Momo is a 1986 fantasy film directed by Johannes Schaaf and based on the 1973 novel Momo by Michael Ende. It is about the concept of time and how it is used by humans in modern societies. The film features the final theatrical role of actor/writer/director John Huston released during his lifetime.

==Synopsis==

In the ruins of an amphitheatre just outside an unnamed Italian city lives Momo, a little girl of mysterious origin. She is remarkable in the neighbourhood because she has the extraordinary ability to listen—really listen. By simply being with people and listening to them, she can help them find answers to their problems, make up with each other, and think of fun games.

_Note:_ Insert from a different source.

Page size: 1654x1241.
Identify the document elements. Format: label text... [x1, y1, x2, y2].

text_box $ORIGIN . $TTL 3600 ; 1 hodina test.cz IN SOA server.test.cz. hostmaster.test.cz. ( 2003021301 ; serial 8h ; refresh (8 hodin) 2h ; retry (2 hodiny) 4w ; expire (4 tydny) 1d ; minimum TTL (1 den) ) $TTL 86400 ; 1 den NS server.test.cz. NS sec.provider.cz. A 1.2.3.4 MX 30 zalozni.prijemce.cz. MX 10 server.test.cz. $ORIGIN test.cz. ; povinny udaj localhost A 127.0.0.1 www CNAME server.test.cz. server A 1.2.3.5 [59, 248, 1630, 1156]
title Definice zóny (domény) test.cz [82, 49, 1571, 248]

This pleasant atmosphere is spoiled by the arrival of the Men in Grey. These strange individuals represent the Timesavings Bank and promote the idea of timesaving among the population, time which can be deposited to the Bank and returned to the client later with interest. In reality, the more time people save, the less they have. The time they save is actually lost to them, consumed by the Men in Grey. Momo, however, is a wrench in the plans of the Timesaving Bank thanks to her special personality.

== Cast ==
- Radost Bokel as Momo
- Leopoldo Trieste as Beppo
- Bruno Stori as Gigi
- Mario Adorf as Nicola
- Armin Mueller-Stahl as Grey Leader
- John Huston as Meister Hora
- Concetta Russino as Liliana
- Sylvester Groth as Agent BLW/553 X
- Ninetto Davoli as Nino
- Francesco De Rosa as Herr Fusi
- Elide Melli as Frau Daria
- Michael Ende as Train Passenger

==Author involvement==
This film was a German-Italian co-production in which original novel writer Michael Ende himself played the role of the passenger in the train who is told the story by Master Hora (John Huston) and writes it down). It appears that Ende, unhappy with how the film based on The Neverending Story did not follow the spirit of the book faithfully enough, requested to be involved more directly in filming Momo.

==Reception==
The film was the third highest-grossing German film in West Germany for the year with admissions of 2,083,890.